The scramble for gold awakens tiny Siaya village

Siaya gold mining

Locals use water to sort out gold at a mining site in Bondo, Siaya County, on October 9, 2018.  

Photo credit: Ondari Ogega | Nation Media Group

What you need to know:

  • Businesspeople have built stalls in places that were bushy and abandoned as recently as the beginning of this year.
  • The small centre has begun experiencing problems usually associated with urbanisation, as conflicts between locals and "outsiders" become common.

The chirping birds with periodic interjections of domestic animal sounds early in the morning would ordinarily set residents of Onyata village in Rarieda Constituency to tend to their small farms.

For the last three months however, the village and its surroundings rise to the sounds of stone crushing machines.

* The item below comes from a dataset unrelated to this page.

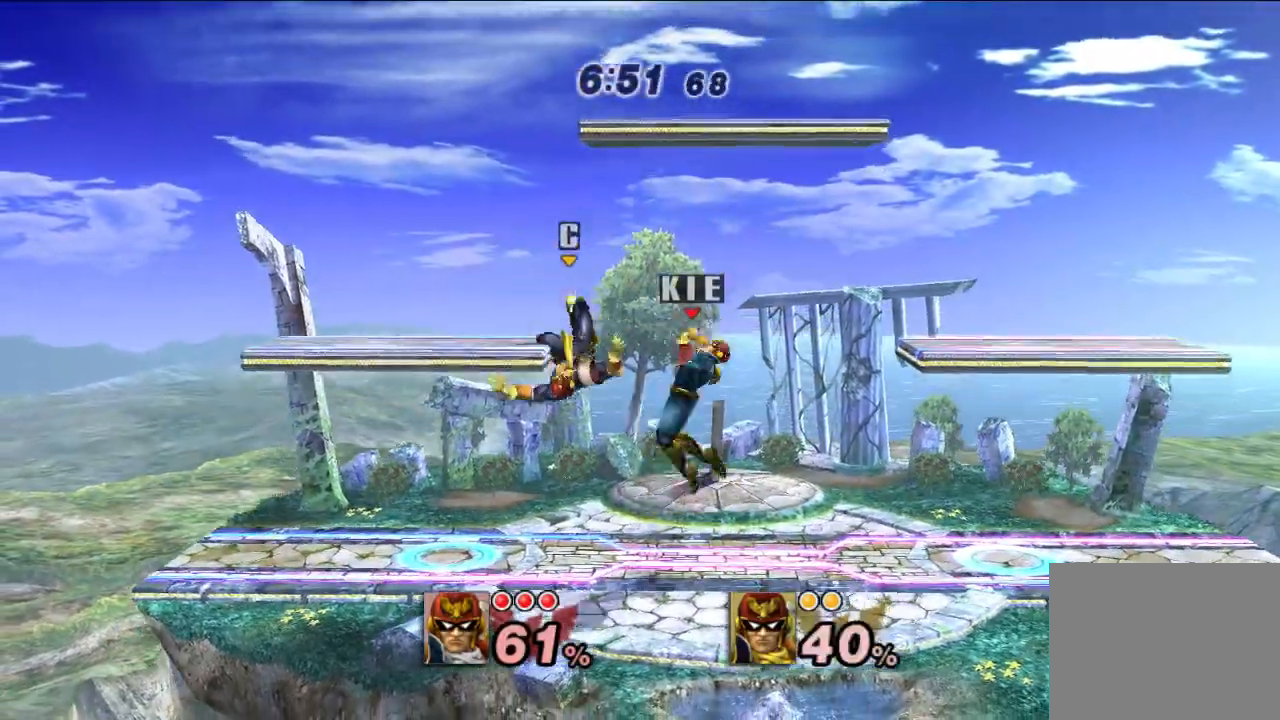
{"buttons": [], "left_stick": "center", "right_stick": "center", "events": [[50, "A", "up"], [500, "left_stick", "center"]]}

The quest for gold is on.

Throughout the day, dozens of men and women take up positions in homesteads with an apparent efficient albeit informal system of operations that consists of digging out stones from tunnels and taking them to grinders.

The grinding of the stones is done manually or by machines. The particles are then sieved using mercury.

It is at the sieving stage that workers hope to get the highly valued metal they call 'pesa' (money).

A gramme of gold ore goes for at least Sh3,000. The metal is usually sold to brokers. Mr Fredrick Were, a resident, says the mine has been in the area since the late 1930s.

EXPERIENCE

It was dormant until mid this year when mineral explorers from south Nyanza landed in Siaya County.

“They were walking around looking for a place with gold when they reached here and found this hole, which was dug by white people," Mr Were says.

"When they realised that white people worked here and left in 1936, they began removing the waste blocking the entrance to the hole. After about three months, they came across some stones that had gold.”

Although gold mining is not new in Asembo location, the activity had been dormant for many decades save for some isolated cases.

Ms Milka Akinyi has been looking for the precious metal in rivers for years.

“I have known how to do this but we have not been at this site for long. I have done it since 1972," she says under a scorching midday sun.

"I have been to south Nyanza, Bondo, Kakamega and now I’m in Asembo. Business is good.” Her voice is drowned by the sound of the rock crushing machines.

ECONOMY

She focuses on the sieving equipment, made of timber and a piece of woven sack.

“The ground particles are brought to this equipment. Gold remains in the sieve. We then squeeze out the particles of fine sand, add mercury and get our gold. We know it is of good quality by merely looking,” she adds.

The gold activities are rapidly changing the face of Onyata, as the village emerges as a trading centre.

Businesspeople have built stalls in places that were bushy and abandoned as recently as the beginning of this year.

They sell a variety of essential commodities like food and clothes. And like any small town in Kenya, mobile money agents have landed here and doing good business.

Activities related to gold are attracting local tourists.

CONFLICT

Even with the many “goodies”, the small centre has begun experiencing problems usually associated with urbanisation.

Conflicts between locals and "outsiders" have become common in the last few months.

On the day we visit the village, we cannot witness the excavation of stones from the pit because the entrance has been ordered shut by authorities following tensions the previous day on who has the "sole" rights to enter the tunnels.

Mr Were says apart from the south Nyanza group, the mining has attracted people from as far as Tanzania.

“Locals are complaining that they are denied their rights. People from Siaya County are being stopped from getting into the tunnels. The exact amount of gold removed from this hole is hard to estimate because some ore is transported to south Nyanza. Locals want it refined here,” Mr Were says.

A county government official who requested anonymity said villagers and the investor prospecting for gold have signed agreements.

The shadowy investor is said to have interests in many other mines in western and Nyanza.

Meetings are frequently held between concerned parties as county officials seek to ensure the activities are carried out legitimately.

They also want to prevent conflicts that may turn the fortune into a curse.